13/11/03 (B220) Un lecteur (XYZ) nous transmet, avec ses commentaires dessous, le texte du jugement d’appel qui a confirmé la condamnation de DAF dans le cadre d’une plainte qui a été déposée à Djibouti par le Général Zakaria. Ce jugement pose la question de l’indépendance de la Justice djiboutienne et on peut se demander si une Justice indépendante aurait statué de la même façon ?

A la demande du
juge, nous publions cette semaine l’arrêt rendu par la Cour d’Appel
du tribunal de Djibouti contre DAF, pour Zakaria et la Troupe Harbi.

I) Exposé des
faits :
Par l’intermédiaire de son conseil, Maître Aref Mohamed
Aref et par lettre datée du 19/04/03, le Général Zakaria
Cheik Ibrahim, porte plainte à l’encontre de Monsieur Daher Ahmed Farah
pour l’avoir gravement diffamé dans un article publie aux pages 3 et
4 du numéro 475 de l’hebdomadaire « Le Renouveau Djiboutien »
du jeudi 17 avril 03.

Lors de son audition
par les enquêteurs, le Général Zakaria Ibrahim a soutenu
que Daher Ahmed
Farah a publié dans son journal « Le Renouveau Djiboutien »
des propos diffamatoires et des faits portant
atteintes à sa vie privé et à son honneur et celle du
personnel féminin de la Troupe « Harbi ».

Daher Ahmed Farah quand
à lui, a précisé qu’il posait uniquement de questions
au Général Zakaria
Cheik Ibrahim pour savoir s’il est vrai que des membres féminins de
la troupe « Harbi » continuait comme
par le passé, à le servir à son « mabraz »
du CCO en tenue de sport.

Il souligne qu’il participe
à un débat sur la neutralité et le caractère apolitique
de l’armée et de ses
chefs.

II) Procédure
:
Par réquisitoire introductif en date du 20/04/03, le Ministère
Public requiert qu’une information soit ouverte pour diffamation.

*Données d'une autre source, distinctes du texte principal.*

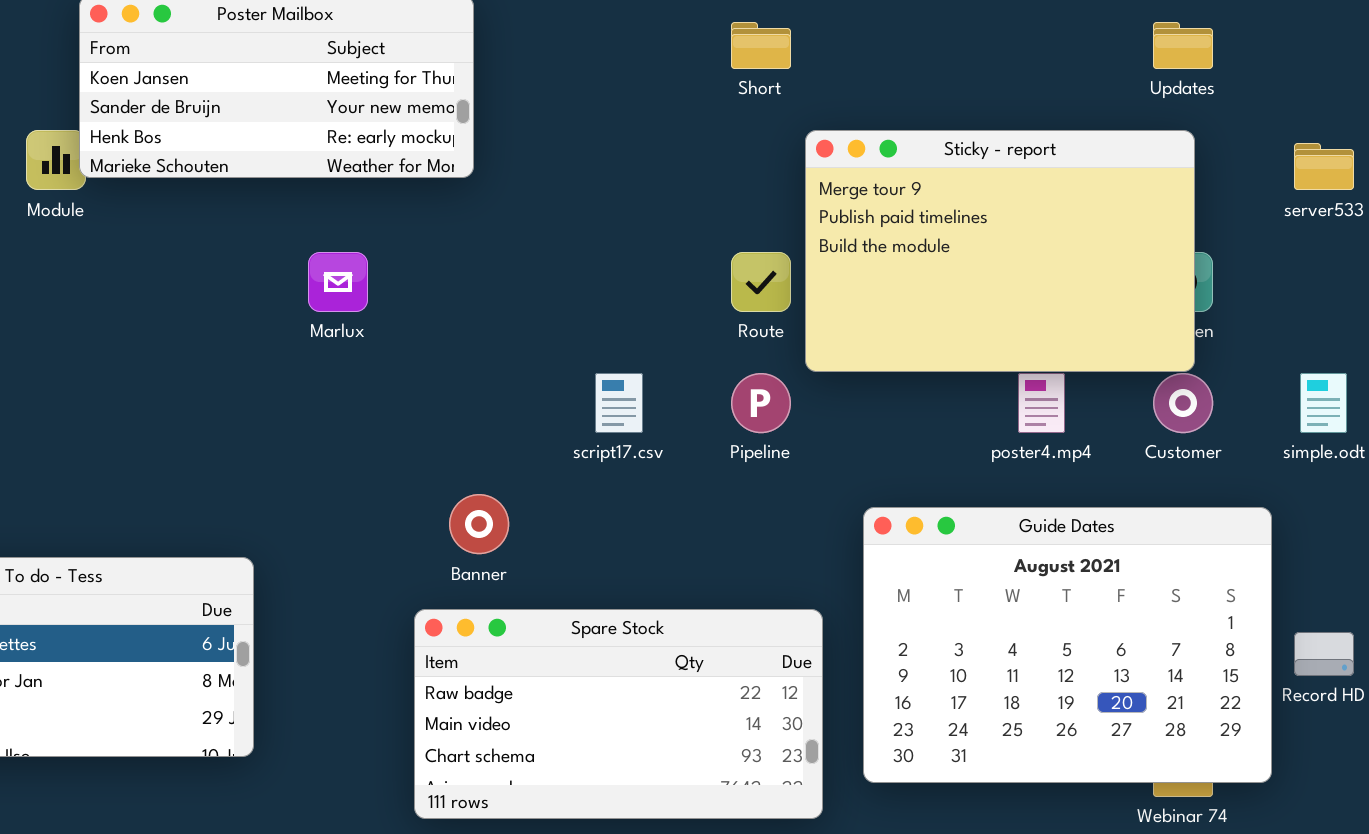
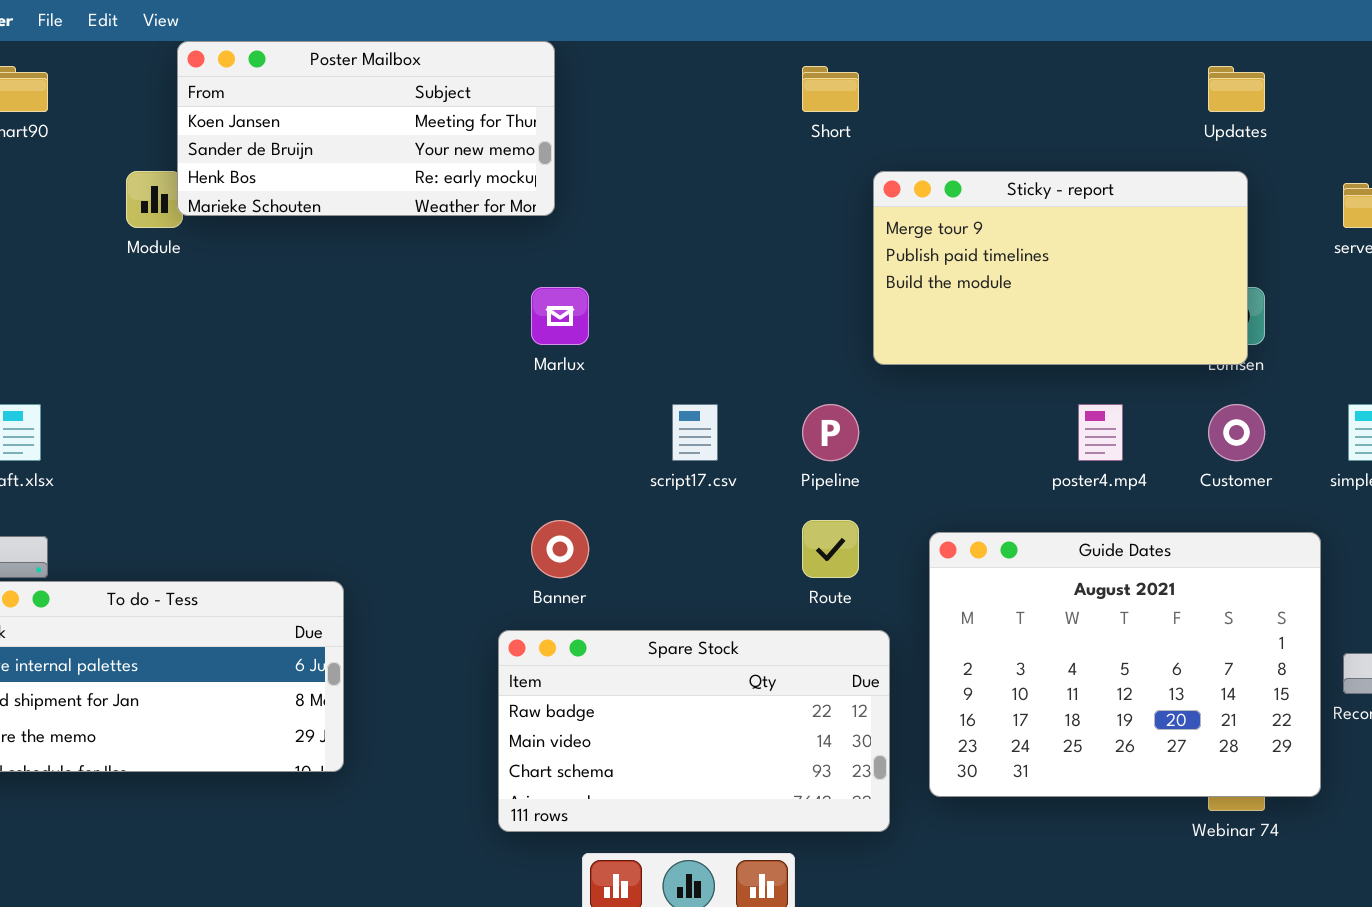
Sticky - report: [805,130,1195,372] -> [873,171,1248,365], resized
Marlux: [308,252,368,312] -> [531,287,589,345], moved
Route: [731,252,791,312] -> [802,520,859,578], moved

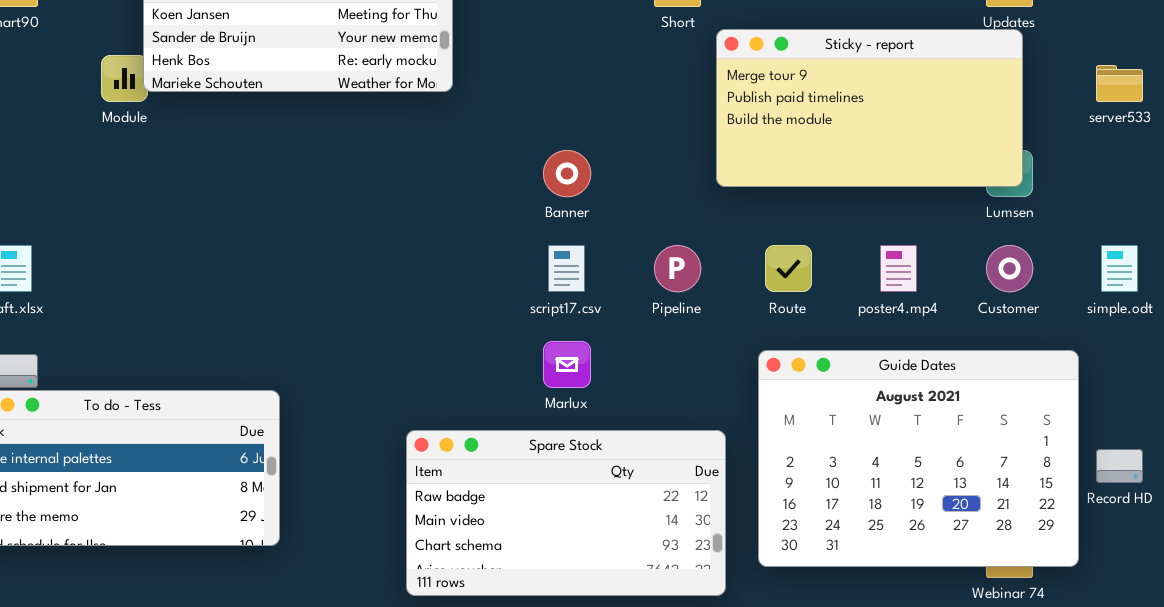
Sticky - report: [873,171,1248,365] -> [716,29,1023,187], moved
Marlux: [531,287,589,345] -> [543,341,591,388], moved
Banner: [531,520,589,578] -> [543,150,591,197], moved
Route: [802,520,859,578] -> [765,245,812,292], moved

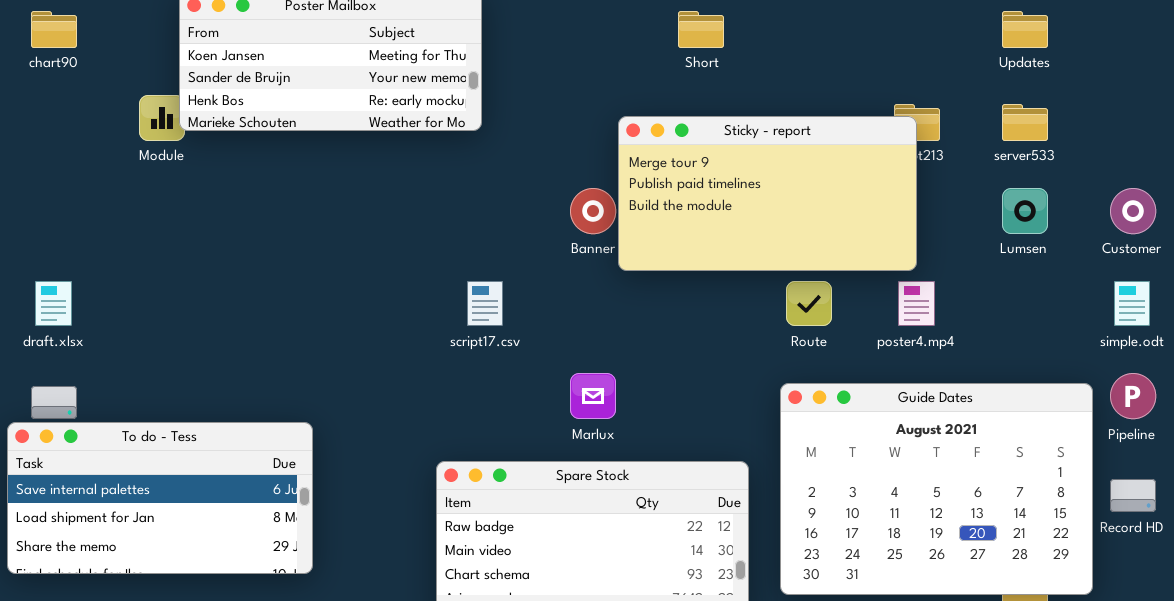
Sticky - report: [716,29,1023,187] -> [618,116,917,271], moved
server533: [1096,65,1143,102] -> [1002,104,1048,141], moved
script17.csv: [548,245,585,292] -> [467,281,503,326], moved
Pipeline: [654,245,701,292] -> [1110,373,1156,419], moved
Customer: [986,245,1033,292] -> [1110,188,1156,234], moved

Par réquisitoire
supplétif du 17 mai 03, le Ministère Public a requit de continuer
l’information en tenant compte des plaintes de quinze (15) membres de la troupe
« Harbi » et de leur chef qui se plaignent d’être diffamé
par l’article paru dans le « Renouveau Djiboutien ». Par Ordonnance
de renvoi du 22/06.03, le juge d’instruction chargé de l’affaire a
renvoyé Daher Ahmed Farah devant la Chambre Correctionnelle du TPI
de Djibouti pour diffamation. Faits prévus et réprimés
par les articles 425 à 427 du Code Pénal et les articles 16,
77, 94 à 110 de la loi du 15/09/92 sur la communication et l’article
32 de la loi du 29/07/01. Par citation directe (RP 1869/03) mesdames Amina
Abdi Ibrahim, Amina Osman Guelleh, Fatouma Dini Ali, Fatoum Hassan Mohamed
et Moumina Bourhan Bouh ont fait cité Daher Ahmed Farah devant la Chambre
Correctionnelle du TPI de Djibouti pour diffamation. Monsieur Daher Ahmed
Farah a comparu devant la Chambre Correctionnelle du TPI de Djibouti le 16/06/03.
Par jugement numéro 320/03 du 23/06/03, la Chambre Correctionnelle
du TPI de Djibouti a :

-Joint les deux procédures
(RP 1869/03 et le dossier du cabinent d’instruction)

– Déclaré
Monsieur Daher Ahmed Farah non coupable du délit de diffamation.

– En conséquence,
l’à relaxé les liens de la prévention

– Mis les dépens
à la charge du Trésor Public.

Par acte numéro
309/03 du 24/06/03, le Ministère Public a relevé appel du jugement
de relaxe.
L’affaire a été audiencée pour le 09/07/03. Toutes les
parties ont comparu. Le présent arrêt
contradictoire à l’égard de toutes les parties au procès.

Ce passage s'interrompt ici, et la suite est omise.